In the early 80s, I went to live in New York, grandly inviting Michael to come and stay anytime in my spacious TriBeCa loft. Unfortunately, after a few months I moved to an apartment on the Upper East Side so small, as Ken Dodd would have said, that it had hunchbacked mice.
It was then that Michael announced he’d be paying me a visit and ‘Serena’ would be arriving a day after him. He didn’t tell me who this Serena was and I didn’t like to ask. This put me in a terrible quandary, for the apartment had only one proper bed. Supposing she should be one of his daughters I didn’t know about?
From his New York opposite number, Peter Matson, I learned that Serena was the grand passion of his life and they were running away together, not to the Plaza or the Carlyle but to my pathetic little matchbox. It was a tight squeeze, with Michael’s enormous sponge-bag alone filling the minuscule bathroom like a white whale. But Serena proved wonderfully sweet and tolerant and it seemed as sound a plan as ever to get ‘really drunk’ that night on Amaretto liqueurs at Elaine’s.
After he met Serena, Michael’s main interest outside work became horses, which she managed expertly and he sometimes found hard to stay on top of. On the very morning of their wedding, he took a tumble while out hunting, and went through the nuptials looking like he’d gone 10 rounds with Mike Tyson.
As chairman of what had become Peters, Fraser and Dunlop (and of God knows else besides) his life did not always maintain its seemingly effortless balance of professional and social success. The mass defection from PFD to form United Agents wounded him deeply, for the defectors included long-time close friends. But for most of his clients, this one included, there was no question of going anywhere else.
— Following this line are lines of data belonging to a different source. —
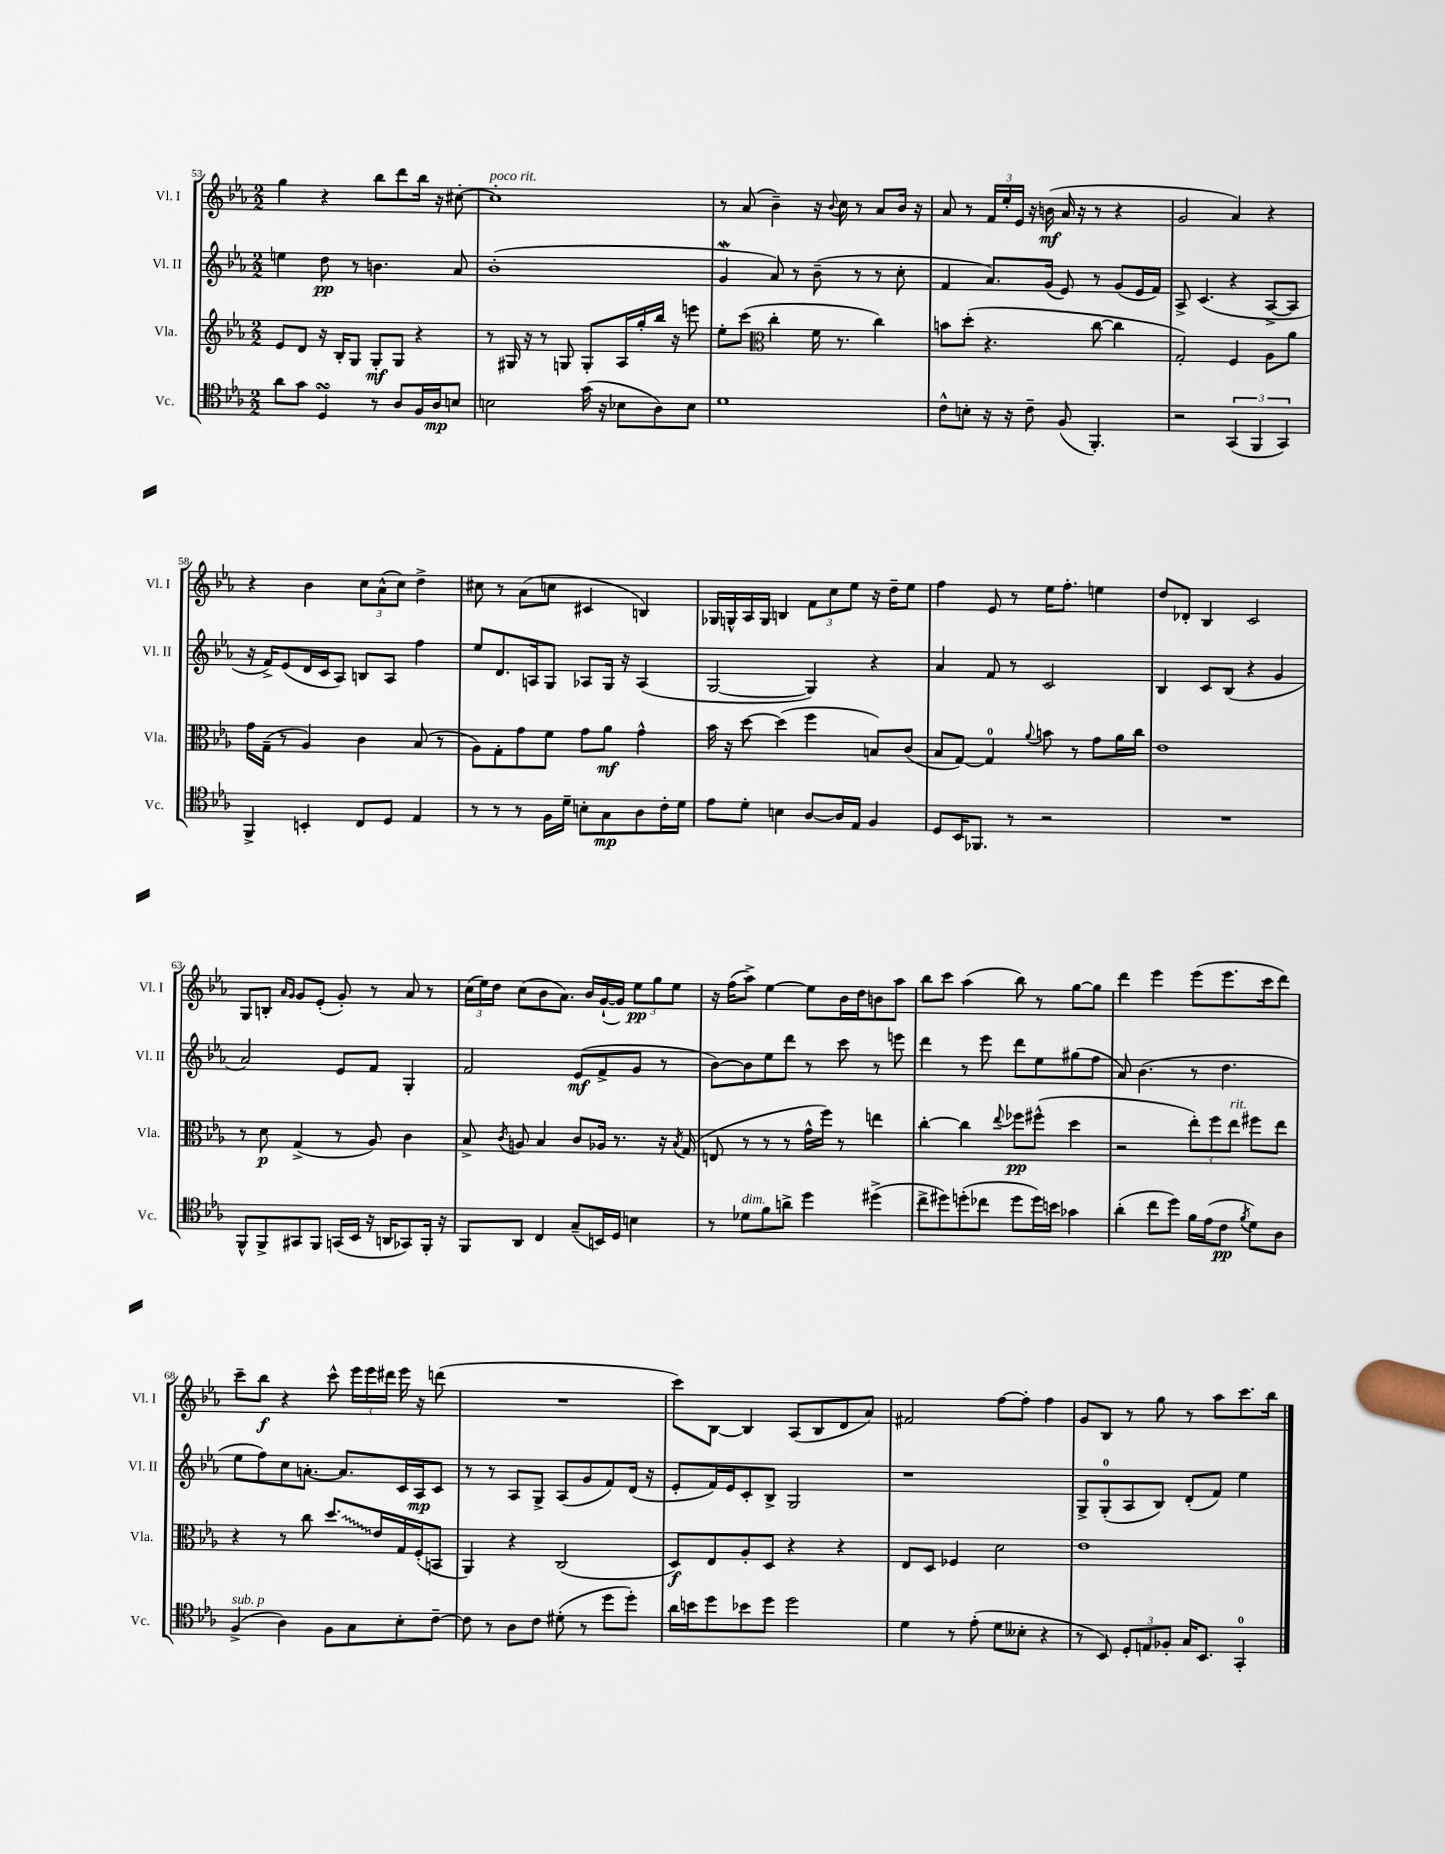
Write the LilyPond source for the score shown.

<<
\new StaffGroup <<
\new Staff = "s0" \with { instrumentName = "Vl. I" shortInstrumentName = "Vl. I" } {
    \clef treble \key ees \major \numericTimeSignature \time 2/2
    \autoBeamOff g''4 r4 bes''8[ d'''8 bes''16] r16 cis''8~-. |
    cis''1-.^\markup { \italic "poco rit." } |
    r8 aes'8( bes'4--) r16 \appoggiatura { bes'8 } c''16 r8 aes'8[ bes'16] r16 |
    aes'8 r8 \tuplet 3/2 { f'16[ ees''16-. ees'16] } r16 b'16\mf( aes'16 r16 r8 r4 |
    g'2 aes'4) r4 |
    r4 bes'4 \tuplet 3/2 { c''8[ aes'8-^( c''8]) } d''4-> |
    cis''8 r8 aes'8[( c''8] cis'4 b4) |
    ges16[ g16-^ aes16 g16] b4 \tuplet 3/2 { f'8[ c''8 ees''8] } r16 d''16[-- ees''8] |
    f''4 ees'8 r8 ees''16[ f''8.]-. e''4 |
    d''8[ des'8]-. bes4 c'2 |
    g8[ b8]-. \grace { aes'16[ g'16] } g'8[ ees'8]-.( g'8-.) r8 aes'8 r8 |
    \tuplet 3/2 { c''16[( ees''16) d''16] } c''8[( bes'8 aes'8.]) bes'16[ g'16~-!( g'16]) \tuplet 3/2 { ees''8[\pp g''8 ees''8] } |
    r16 f''16[( aes''8]->) ees''4~ ees''8[ bes'16 d''16 b'8 aes''8] |
    bes''8[ c'''8] aes''4( bes''8) r8 g''8[~ g''8] |
    d'''4 ees'''4 ees'''8[( ees'''8. c'''16 d'''8]) |
    c'''8[-- bes''8]\f r4 c'''8-^ \tuplet 3/2 { ees'''16[ ees'''16 dis'''16] } ees'''16 r16 d'''8( |
    R1 |
    c'''8[) bes8]~ bes4 aes8[( bes8 d'8 aes'8]) |
    fis'2 f''8[~ f''8]-. f''4 |
    g'8[ bes8] r8 g''8 r8 aes''8[ c'''8. bes''16] \bar "|." |
}
\new Staff = "s1" \with { instrumentName = "Vl. II" shortInstrumentName = "Vl. II" } {
    \clef treble \key ees \major \numericTimeSignature \time 2/2
    \autoBeamOff e''4 d''8\pp r8 b'4. aes'8 |
    bes'1-.( |
    g'4\mordent aes'8) r8 bes'8--( r8 r8 c''8-. |
    f'4 aes'8.[) g'16]( ees'8) r8 g'8[( ees'16 f'16]) |
    aes8-> c'4.( r4 aes8[~-> aes8] |
    r16 f'16[->) ees'8( d'16 c'16 aes8]) b8[ aes8] f''4 |
    ees''8[ d'8. a16 g8] aes8[ g16] r16 aes4( |
    g2~ g4) r4 |
    aes'4 f'8 r8 c'2 |
    bes4 c'8[ bes8]( r4 g'4 |
    aes'2) ees'8[ f'8] g4-. |
    f'2 ees'8[\mf( f'8-> g'8] r8 |
    bes'8[~) bes'8 ees''8 d'''8] r8 c'''8 r8 e'''8 |
    d'''4 r8 ees'''8 d'''8[ ees''8 gis''8( f''8] |
    aes'8) bes'4.( r8 d''4. |
    ees''8[ f''8) c''8 a'8.]~-. a'8.[ c'16 aes16\mp c'8] |
    r8 r8 aes8[ g8]-> aes8[( g'8 f'8) d'16]( r16 |
    ees'8[-. f'16) ees'16 c'8-. bes8]-> g2 |
    r1 |
    g8[-> g8-0-.( aes8 bes8]) d'8[-.( f'8]) ees''4 \bar "|." |
}
\new Staff = "s2" \with { instrumentName = "Vla." shortInstrumentName = "Vla." } {
    \clef treble \key ees \major \numericTimeSignature \time 2/2
    \autoBeamOff ees'8[ d'8] r16 bes16[-. g8] g8[-.\mf g8] r4 |
    r8 gis16 r16 r8 g8 g8[-. aes16 g''16-. bes''16] r16 e'''8 |
    ees''8[-. c'''8]( \clef alto c''4-. f'16 r8. c''4) |
    b'8[ d''8]-.( r4. c''8~ c''4 |
    g2-.) f4 aes8[ aes'8] |
    g'16[ g16]--( r8 aes4) c'4 bes8( r8 |
    aes8[) g8-. g'8 f'8] g'8[ aes'8]\mf g'4-^ |
    bes'16 r16 d''8~ d''4( f''4 b8[) c'8]( |
    bes8[ g8]~) g4-0 \appoggiatura { aes'8 } b'8 r8 g'8[ aes'16 c''16] |
    ees'1 |
    r8 d'8\p g4->( r8 aes8) c'4 |
    bes8-> \acciaccatura { c'8 } a8 bes4 c'8[ aes16] r8. r16 \acciaccatura { bes8 } g16( |
    e8 r8 r8 r8 g'16[-^ f''16]) r8 e''4 |
    c''4~-. c''4 \appoggiatura { ees''8 } fes''8[\pp fis''8]-^( d''4 |
    r2 \tuplet 3/2 { ees''8[-.) f''8 ees''8]^\markup { \italic "rit." } } fis''8[ ees''8] |
    r4 r8 c''8 \once \override Glissando.style = #'zigzag d''8.[\glissando ees'16 g16 f16-.( b,8] |
    aes,4) r4 c2( |
    d8[\f) ees8 aes8-. d8] r4 r4 |
    ees8[ d8] fes4 d'2 |
    ees'1 \bar "|." |
}
\new Staff = "s3" \with { instrumentName = "Vc." shortInstrumentName = "Vc." } {
    \clef tenor \key ees \major \numericTimeSignature \time 2/2
    \autoBeamOff aes'8[ g'8] d4\turn r8 aes8[ f16 aes16\mp b8] |
    b2 g'16( r16 bes8[ aes8) bes8] |
    d'1 |
    c'8[-^ b8]-. r16 r16 c'8-- f8( f,4.-.) |
    r2 \tuplet 3/2 { g,4( f,4 g,4) } |
    f,4-> b,4-. c8[ d8] ees4 |
    r8 r8 r8 f16[ d'16]-- b8[-. g8\mp aes8 c'16-. d'16] |
    ees'8[ d'8]-. b4 aes8[~ aes16 ees16] f4 |
    d8[ bes,16 fes,8.] r8 r2 |
    R1 |
    f,8[-^ f,8-> gis,8 f,8] g,16[( bes,16] r16 a,16[ ges,8) f,16]-. r16 |
    f,8[ aes,8] c4 g8[--( b,16) d16] b4 |
    r8 des'8[^\markup { \italic "dim." } f'8 a'8]-> d''4 dis''4->( |
    c''8[-> dis''8) d''8-.( ces''8] d''8[ d''16) b'16] ges'4 |
    aes'4-.( c''8[ d''8]) f'16[ ees'16( c'8]\pp \acciaccatura { f'8 } d'8[) aes8] |
    f4->^\markup { \italic "sub. p" }( aes4) f8[ g8 bes8-. c'8]~-- |
    c'8 r8 aes8[ c'8] dis'8-.( r8 d''8[ d''8]-.) |
    aes'16[ b'16 d''8 bes'8 d''8] d''2 |
    d'4 r8 ees'8-.( d'8[ beses8]-. r4 |
    r8 bes,8) \tuplet 3/2 { d8[-. e8 fes8]-. } g16[ bes,8.] g,4-0-. \bar "|." |
}
>>
>>
\layout { \context { \Score currentBarNumber = #53 } }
Some of his many enthusiasms I could never share, such as foxhunting, the Liberal Democrat party, the novels of Patrick O’Brian and Elizabethan plainsong. We still had plenty to talk – and, always, laugh – about in our lunches at his beloved Groucho where, rather like Papa Doc Duvalier in Haiti, he was regarded as president for life.
In common with most of his clients, I had no idea how ill he was this past summer. Serena had also had health problems and looking after her had left him suffering, so it was said, from ‘complete exhaustion'. Or, as he downplayed it in an e-mail: "I’ve been under the weather". The horrible malady that had been diagnosed, and the horribly swift decline that followed, didn’t stop him from doing a deal for my new book on Jimi Hendrix from his hospital bed.
I did finally discover how things stood and was able to send him an e-mail saying how I felt about him, which arrived just in time. Doubtless like every other writer on his list, I find the prospect of a world without Michael simply indescribable.